Bush and his strategists, meantime, are waiting eagerly for the Democrats to pick his opponent. The president is sitting on more than $100 million that he must spend before the start of the fall campaign. He is likely to start using that money, beginning next month, to run ads in key states attacking the likely Democratic nominee, Republicans say.
That Democrat, whoever it turns out to be, isn't likely to come close to matching Bush's bankroll. That's another reason why Democrats want the valuable news coverage from a contested race for another month. By then, primaries will have taken place in many of the largest states, including California, New York, Ohio and Florida.
It also means more long days on the road for road-weary candidates, their vocal chords stripped raw by an unforgiving primary schedule. Several, including Kerry and former Gov. Howard Dean, have had nasty coughs for weeks.

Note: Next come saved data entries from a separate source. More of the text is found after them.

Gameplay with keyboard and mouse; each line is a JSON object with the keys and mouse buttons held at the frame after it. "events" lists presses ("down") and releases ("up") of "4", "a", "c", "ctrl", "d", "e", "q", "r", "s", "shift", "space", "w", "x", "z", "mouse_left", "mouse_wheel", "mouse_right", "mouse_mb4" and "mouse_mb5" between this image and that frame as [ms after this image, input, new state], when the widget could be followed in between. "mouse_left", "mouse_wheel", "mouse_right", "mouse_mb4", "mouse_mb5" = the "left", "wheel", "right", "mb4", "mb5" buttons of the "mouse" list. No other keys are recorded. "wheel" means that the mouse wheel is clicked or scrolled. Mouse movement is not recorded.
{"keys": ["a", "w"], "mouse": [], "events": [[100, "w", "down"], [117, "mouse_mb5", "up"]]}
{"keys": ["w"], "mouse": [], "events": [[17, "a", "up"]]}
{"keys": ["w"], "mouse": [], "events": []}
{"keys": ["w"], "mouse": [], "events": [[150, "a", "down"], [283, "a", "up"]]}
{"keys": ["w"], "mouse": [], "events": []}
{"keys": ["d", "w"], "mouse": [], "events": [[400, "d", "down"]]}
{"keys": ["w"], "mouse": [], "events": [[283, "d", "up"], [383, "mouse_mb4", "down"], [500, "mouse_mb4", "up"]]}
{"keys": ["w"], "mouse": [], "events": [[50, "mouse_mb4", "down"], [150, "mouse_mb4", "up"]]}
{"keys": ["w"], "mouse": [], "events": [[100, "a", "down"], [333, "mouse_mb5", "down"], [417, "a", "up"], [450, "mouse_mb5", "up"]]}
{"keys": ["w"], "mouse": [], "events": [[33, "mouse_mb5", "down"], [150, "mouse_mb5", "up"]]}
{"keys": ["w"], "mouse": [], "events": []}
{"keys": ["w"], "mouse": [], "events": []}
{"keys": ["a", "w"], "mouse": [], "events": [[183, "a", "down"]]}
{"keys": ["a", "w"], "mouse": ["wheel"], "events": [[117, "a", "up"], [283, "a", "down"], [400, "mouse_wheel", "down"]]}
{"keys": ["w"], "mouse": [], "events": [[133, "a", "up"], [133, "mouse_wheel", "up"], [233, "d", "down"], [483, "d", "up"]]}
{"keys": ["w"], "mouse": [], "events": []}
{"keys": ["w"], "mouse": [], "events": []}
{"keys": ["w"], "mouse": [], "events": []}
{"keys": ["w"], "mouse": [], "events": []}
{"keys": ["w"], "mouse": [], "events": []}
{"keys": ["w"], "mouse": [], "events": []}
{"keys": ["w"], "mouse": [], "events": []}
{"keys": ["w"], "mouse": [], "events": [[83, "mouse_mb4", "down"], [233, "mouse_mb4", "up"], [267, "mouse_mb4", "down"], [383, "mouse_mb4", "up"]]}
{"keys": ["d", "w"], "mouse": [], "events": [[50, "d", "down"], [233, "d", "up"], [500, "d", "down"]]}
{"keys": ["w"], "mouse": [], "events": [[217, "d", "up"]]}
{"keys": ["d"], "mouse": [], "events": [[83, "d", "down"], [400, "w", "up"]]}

The longer the race goes on, Kerry, who spent a rare day at home yesterday with no public events, faces maladies unique to a front-runner.
"It will give the Bush people time to define John Kerry," Dole said Tuesday night on CNN. "That's what happened to me in '96. Bill Clinton ... defined me as a bad guy. ... That's the danger of having these primaries drag on and on and on, because it gives the opposition, whichever party, that opportunity to go out an define you in a way that people [aren't] attracted to you."